Richard is a great character, a war hero with a reputation as a man willing to take any risk, who yet always manages to come out on top. He’s cheerfully undeterred by any setback, always ready with a new idea and willingly taking on (and usually losing) increasingly outrageous wagers with Lord Blanding in the hope of softening his attitude.
Sybil comes out of this less well. For one thing, she’s as resolutely never-forget-an-insult as her father, which is a fairly stupidly dogmatic approach to life, frankly. And then she determinedly ignores the glaringly obvious idea that Lord Lockwood has inveigled his way into a house party hosted by people he’s never met before purely on her account. Yes, we get the whole I’m-not-worthy thing and the low self-esteem, but really, it was staring her in the face.
Of the other characters, honourable mentions to Charlie the street urchin and Kingston the valet, who really should have a show of their own, since Charlie had all the best lines, and drove the plot in interesting ways, too. The plot flowed a lot better in this book than the first. Partly that’s the setting – a country house party has far more creative scope than the season (loved the regatta!). Partly, though, it’s that there was no need for the sort of oh-my-goodness-look-what-just-happened-out-of-the-blue shenanigans that were necessary in book 1. This time the final crisis arose with an air of character-driven inevitability about it (I knew the instant someone yelled ‘Fire!’ what had happened), and beautifully gave the hero his moment to shine. A very well-written finale.
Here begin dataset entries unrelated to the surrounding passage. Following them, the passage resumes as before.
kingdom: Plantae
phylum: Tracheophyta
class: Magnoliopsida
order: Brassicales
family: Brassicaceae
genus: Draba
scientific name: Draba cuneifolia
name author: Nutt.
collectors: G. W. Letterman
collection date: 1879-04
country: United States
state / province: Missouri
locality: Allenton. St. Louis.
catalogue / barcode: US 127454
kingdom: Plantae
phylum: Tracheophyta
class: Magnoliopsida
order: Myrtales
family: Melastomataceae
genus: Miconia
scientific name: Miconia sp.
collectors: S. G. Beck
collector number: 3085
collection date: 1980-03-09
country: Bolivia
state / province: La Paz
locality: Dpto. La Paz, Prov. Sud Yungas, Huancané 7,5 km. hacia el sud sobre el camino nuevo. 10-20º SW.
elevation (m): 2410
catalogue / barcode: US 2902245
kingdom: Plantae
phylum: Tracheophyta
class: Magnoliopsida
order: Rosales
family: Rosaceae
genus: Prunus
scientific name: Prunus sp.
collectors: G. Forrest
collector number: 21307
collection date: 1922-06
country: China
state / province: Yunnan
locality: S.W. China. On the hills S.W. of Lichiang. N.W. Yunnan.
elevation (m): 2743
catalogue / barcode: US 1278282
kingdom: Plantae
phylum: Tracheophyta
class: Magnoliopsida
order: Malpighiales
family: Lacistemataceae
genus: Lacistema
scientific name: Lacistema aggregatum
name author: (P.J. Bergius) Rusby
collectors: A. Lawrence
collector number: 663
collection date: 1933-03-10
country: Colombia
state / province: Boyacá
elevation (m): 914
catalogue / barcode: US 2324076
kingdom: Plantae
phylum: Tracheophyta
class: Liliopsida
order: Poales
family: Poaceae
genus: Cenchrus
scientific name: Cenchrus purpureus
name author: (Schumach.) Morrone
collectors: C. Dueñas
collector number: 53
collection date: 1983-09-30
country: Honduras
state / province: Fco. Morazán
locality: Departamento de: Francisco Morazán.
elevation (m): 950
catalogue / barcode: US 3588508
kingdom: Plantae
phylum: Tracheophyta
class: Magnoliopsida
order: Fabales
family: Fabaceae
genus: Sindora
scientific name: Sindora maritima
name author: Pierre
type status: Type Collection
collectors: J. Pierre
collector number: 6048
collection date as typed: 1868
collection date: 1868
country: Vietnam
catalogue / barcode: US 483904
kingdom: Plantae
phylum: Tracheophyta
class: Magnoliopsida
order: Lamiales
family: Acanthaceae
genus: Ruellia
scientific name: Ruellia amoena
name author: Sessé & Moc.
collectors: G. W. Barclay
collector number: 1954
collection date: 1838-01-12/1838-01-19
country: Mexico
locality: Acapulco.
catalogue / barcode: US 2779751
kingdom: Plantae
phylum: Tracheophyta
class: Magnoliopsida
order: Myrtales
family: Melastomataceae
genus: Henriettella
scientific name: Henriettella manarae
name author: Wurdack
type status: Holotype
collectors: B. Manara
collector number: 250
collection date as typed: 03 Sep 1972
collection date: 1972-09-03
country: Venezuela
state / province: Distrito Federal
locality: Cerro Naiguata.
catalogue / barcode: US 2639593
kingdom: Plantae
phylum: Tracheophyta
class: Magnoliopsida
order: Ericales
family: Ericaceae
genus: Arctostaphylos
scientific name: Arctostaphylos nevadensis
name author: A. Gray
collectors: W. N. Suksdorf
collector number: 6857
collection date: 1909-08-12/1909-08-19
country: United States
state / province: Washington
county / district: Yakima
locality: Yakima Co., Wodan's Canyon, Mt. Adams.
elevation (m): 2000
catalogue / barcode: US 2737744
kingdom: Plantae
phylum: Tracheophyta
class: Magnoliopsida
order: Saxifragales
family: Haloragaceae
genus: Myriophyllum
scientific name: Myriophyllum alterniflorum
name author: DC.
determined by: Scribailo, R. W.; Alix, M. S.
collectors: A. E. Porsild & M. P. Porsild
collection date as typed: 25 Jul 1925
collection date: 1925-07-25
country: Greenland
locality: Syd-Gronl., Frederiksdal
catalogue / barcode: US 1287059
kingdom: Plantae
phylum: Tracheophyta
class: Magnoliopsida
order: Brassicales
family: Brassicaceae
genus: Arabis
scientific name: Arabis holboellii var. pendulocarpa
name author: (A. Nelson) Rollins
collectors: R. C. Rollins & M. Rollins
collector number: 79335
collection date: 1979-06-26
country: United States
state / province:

Fewer Americanisms for me to grumble about this time. The baron called Sir John tripped me up (a baronet, surely?). Pence are plural – one penny, two or more pence. A duke and duchess are never Lord or Lady anything, it’s always Duke or Duchess, or their graces, or full titles. One other oddity: the author repeatedly used the construct ‘The lord did so-and-so’, which probably isn’t wrong (you’d say the duke did or the marquess did, so why not the lord did?), but somehow it just sounded odd to my ears.
An excellent read, overall, both well written and funny, with some great characters. If book 1 just scraped five stars, this one earns it in spades and then some. Highly recommended. I’ll probably go on to read the rest of the series – I’m particularly interested to find out more about Lord Dalton.